Once again.. another session I didn't sign up with and zero issues getting into.

To start off RIM & VMware have been working together for 2 years and it is officially supported on VMware. Together RIM & VMware have done many numerous and successful engagements running BES on VMware. The interesting thing is RIM runs their own BES on VMware for over 3 years now.

Today BES best practice is no more than 1k users per server and they are not very multi-core friendly. It is not cluster aware or have any HA built in. The new 5.0 version of BES is coming with some HA availability via replication at the application layer. One thing that has been seen in various engagements is if you put the BES servers on the same VMware Hosts as virtualized Exchange, there are noticable performance improvements.

The support options for BES do clearly state that they support on VMware ESX.

One of the big reasons to virtualize BES is that since it can not use multi-cores effectively the big 32 core boxes today are only able to use a fraction. By virtualizing BES can get significant consolidation. Then when doing the virtualization BES gets all the advantages of running virtual such as Test/Dev deployments and server consolidation and HA etc. Things that are well known and talked about already.

BES encourages template use to do rapid deployments. The gotcha is just what your company policies and rules are and can potentially save quite a bit of time. This presentation is really trying to show how to use VMware/Virtualization with BES for change management improvements, server maintenance, HA, component failures and other base vSphere technologies. VMware is looking towards using Fault Tolerance for their own BES servers.

BES is often not considered Tier 1 for DR events. Even though email is often the biggest thing needed to start working after a DR event to start communications. The reason is generally been seen due to the complexity and cost of DR.

The performance testing with the Alliance Team from VMware has been successfully done numerous times for the past couple of years. They have done testing at both RIM & VMware offices. The main goal of these efforts was to generate white papers and a reference architectures that are known to work. The testing was to use Exchange LoadGen & PERK load driver (BES testing driver). Part of this is how to scale outwith more VMs as the scale up is known.

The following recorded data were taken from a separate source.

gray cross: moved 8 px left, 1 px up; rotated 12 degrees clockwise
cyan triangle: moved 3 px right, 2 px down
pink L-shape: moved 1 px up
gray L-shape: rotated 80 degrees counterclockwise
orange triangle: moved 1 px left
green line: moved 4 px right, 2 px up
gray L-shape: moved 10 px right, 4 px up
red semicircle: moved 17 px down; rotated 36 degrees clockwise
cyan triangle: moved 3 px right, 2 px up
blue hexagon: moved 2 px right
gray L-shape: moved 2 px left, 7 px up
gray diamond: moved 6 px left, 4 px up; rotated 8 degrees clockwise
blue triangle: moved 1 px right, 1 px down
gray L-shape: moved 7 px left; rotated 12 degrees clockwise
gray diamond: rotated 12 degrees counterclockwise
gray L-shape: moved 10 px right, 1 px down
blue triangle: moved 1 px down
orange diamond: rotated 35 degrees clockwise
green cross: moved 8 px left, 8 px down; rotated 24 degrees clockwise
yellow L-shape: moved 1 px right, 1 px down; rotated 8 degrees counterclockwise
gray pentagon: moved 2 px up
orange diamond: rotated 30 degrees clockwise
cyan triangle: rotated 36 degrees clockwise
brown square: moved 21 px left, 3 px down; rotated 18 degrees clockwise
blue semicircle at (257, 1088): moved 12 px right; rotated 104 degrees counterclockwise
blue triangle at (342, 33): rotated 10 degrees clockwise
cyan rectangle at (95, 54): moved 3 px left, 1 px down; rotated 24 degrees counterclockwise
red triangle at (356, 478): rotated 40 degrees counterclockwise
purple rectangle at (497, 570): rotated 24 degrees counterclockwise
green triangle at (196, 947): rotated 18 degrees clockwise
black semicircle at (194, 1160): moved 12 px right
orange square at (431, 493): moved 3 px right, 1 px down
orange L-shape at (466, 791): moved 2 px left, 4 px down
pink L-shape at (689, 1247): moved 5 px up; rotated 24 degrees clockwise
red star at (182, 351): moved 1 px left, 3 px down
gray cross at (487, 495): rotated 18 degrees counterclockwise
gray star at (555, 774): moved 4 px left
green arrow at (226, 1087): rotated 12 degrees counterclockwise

The hardware was 8 cpus, Intel E5450 3Ghz, 16 G RAM and FAS3020 Netapp on vSphere 4 & BES 4.1.6. The 2k user test with 2 Exchange systems the results were 23% CPU utilization on 2 vCPU BES VMs. Latency numbers was under 10 ms. Nothing majorly wrong seen in the testing metrics. Going from ESX 3.5 to vSphere 4 was a 10-15% CPU reduction in the same workload tests. Adding in Hardware Assist for Memory saw what looks like another 3-5% reducting in CPU usage. In their high load testing when doing VMotion there is a small hiccup of about 10% increase in CPU utilization during the cut over period of the VMotion. This is well within the capacity available on the host and in the Guest OS.

Their recommendation is to do no more than 2k users on a 2vCPU VM. If you need more then add more VMs. Scales and performs well in this scale out architecture. Be sure you give the storage the number of spindles needed. The standard statement when talking about virtualization management.

The presenter then went into a couple of reference architecture designs. Small Business & Enterprise with a couple different varieties.

BES @ VMware. 3 physical locations, 6,500 Exchange users. 1k of them have 5G mailboxes and the default for the rest are 2G. BES has become pretty common. They run Exchange 2007 & Windows 2003 for AD & the Guest OS. Looks fairly straight forward.

4 prod BES VMS, 1 STandby BES VM, 1 Attachment BES VM and 1 BES dedicated Database VM. Done on 7 physical servers and 40 additional VM workloads on this cluster.